Angina is usually caused by coronary heart disease (CHD), a condition where the arteries supplying your heart narrow and harden with a build-up of fatty deposits called plaques (known as atherosclerosis).
Anything that causes the arteries to narrow increases the risk of angina; so, high blood pressure, smoking, ageing, raised cholesterol, diabetes, lack of exercise and family history of CHD, are all risk factors. If an artery becomes completely blocked, part of the heart muscle may be starved of oxygen and become damaged, resulting in a heart attack.
Less common causes of angina include variant angina, where the artery goes into spasm, and cardiac syndrome X, where the arteries don’t appear narrowed, but symptoms persist.
Apart from chest pain and discomfort spreading to the arms, neck, jaw and back, angina can feel like indigestion. Other symptoms include, feeling sick, unusually tired, dizzy, restless and breathless.

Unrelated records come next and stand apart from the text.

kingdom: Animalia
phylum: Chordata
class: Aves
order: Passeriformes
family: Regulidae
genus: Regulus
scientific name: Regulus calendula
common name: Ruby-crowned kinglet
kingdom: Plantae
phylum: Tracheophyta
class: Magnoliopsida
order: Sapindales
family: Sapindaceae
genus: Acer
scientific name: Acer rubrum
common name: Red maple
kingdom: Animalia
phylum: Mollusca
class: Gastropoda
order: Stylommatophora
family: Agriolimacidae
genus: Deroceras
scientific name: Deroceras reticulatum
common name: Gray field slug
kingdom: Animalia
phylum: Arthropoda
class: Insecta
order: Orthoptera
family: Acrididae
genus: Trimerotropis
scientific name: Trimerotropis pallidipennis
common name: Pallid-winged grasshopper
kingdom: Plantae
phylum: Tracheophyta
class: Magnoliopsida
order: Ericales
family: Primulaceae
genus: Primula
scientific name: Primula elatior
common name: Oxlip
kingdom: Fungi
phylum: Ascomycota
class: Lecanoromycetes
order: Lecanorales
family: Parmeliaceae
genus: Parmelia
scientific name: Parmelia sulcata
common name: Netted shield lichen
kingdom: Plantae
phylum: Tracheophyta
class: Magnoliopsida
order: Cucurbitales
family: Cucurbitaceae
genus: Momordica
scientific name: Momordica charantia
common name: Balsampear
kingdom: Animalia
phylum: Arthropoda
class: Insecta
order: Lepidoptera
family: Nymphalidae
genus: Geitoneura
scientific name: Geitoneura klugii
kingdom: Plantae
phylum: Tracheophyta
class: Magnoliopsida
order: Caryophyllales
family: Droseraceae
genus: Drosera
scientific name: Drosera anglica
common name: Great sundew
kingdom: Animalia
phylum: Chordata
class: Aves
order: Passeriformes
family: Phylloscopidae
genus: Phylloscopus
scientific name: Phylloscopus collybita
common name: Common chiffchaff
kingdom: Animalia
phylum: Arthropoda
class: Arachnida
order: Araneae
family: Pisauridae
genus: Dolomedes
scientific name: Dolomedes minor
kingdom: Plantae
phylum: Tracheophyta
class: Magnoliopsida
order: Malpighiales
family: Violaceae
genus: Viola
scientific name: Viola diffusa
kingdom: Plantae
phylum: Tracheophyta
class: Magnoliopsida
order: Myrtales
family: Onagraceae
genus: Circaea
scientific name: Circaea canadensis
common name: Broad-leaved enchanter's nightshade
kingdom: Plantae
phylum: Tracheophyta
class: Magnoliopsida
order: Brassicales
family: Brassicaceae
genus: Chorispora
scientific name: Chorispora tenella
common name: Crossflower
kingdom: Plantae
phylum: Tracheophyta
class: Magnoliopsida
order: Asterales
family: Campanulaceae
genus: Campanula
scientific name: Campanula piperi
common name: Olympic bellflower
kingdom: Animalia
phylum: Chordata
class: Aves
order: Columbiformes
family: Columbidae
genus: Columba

Symptoms usually start on exertion, during periods of stress, in cold weather or after a meal. During these times when your heart muscle has to work harder the demand for blood is increased, the narrowed arteries struggle to keep up. The heart then receives too little oxygen, resulting in pain.
Unlike the chest pain that accompanies a heart attack, angina pain usually eases off with rest and glyceryl trinitrate (GTN) spray, which works by relaxing blood vessels. However, sometimes if you have angina you can have a heart attack, so if the pain doesn't go after five minutes you will need to take another GTN dose. If the symptoms still don't ease after another five minutes then it’s time to call 999.
Your doctor may diagnose angina from your symptoms, but they may also carry out some tests for other markers of CHD including: blood pressure; blood tests for glucose and cholesterol levels; an electrocardiogram (ECG), which records the electrical activity of your heart; and a chest X-ray.
Further investigations include: an exercise tolerance test, where your heart is measured by an electro cardiogram whilst you exercise on a treadmill; a nuclear myocardial perfusion scan (MPS),where a radioactive substance is injected into the blood to track it moving through blood vessels and into the heart; and a heart CT scan.
A coronary angiography, which injects a special dye in your arteries, will reveal if your coronary arteries are narrowed and if so how severe any blockages are.
Who gets angina?
The risk of angina increases after age 45 in men and 55 in women. Angina affects one in 12 men and one in 30 women between the ages of 55 and 64. This rises to one in every seven men and one in 12 women over 65.
There are two types of angina, stable and unstable.
With stable angina, you’re more likely to have regular symptoms brought on by a predictable trigger, such as exercise. One in every 100 people with stable angina will have a fatal heart attack or stroke, and as many as one in 40 will have a non-fatal heart attack or stroke.
Treatment options for stable angina include lifestyle changes, including: quitting smoking, losing weight and taking more exercise, as well as medication. Glyceryl trinitrate (nitrates) tablets and spray can provide immediate relief of symptoms and act as a preventative if used before exercising. Long-acting nitrates are available as patches or creams.
Beta-blockers to reduce blood pressure and calcium channel blockers, to relax blood vessels, are also used to reduce the frequency of angina attacks.
Unstable angina can develop without any triggers and continue despite resting. You may need to be admitted to hospital urgently or referred to cardiologist for angiography (and possible surgery).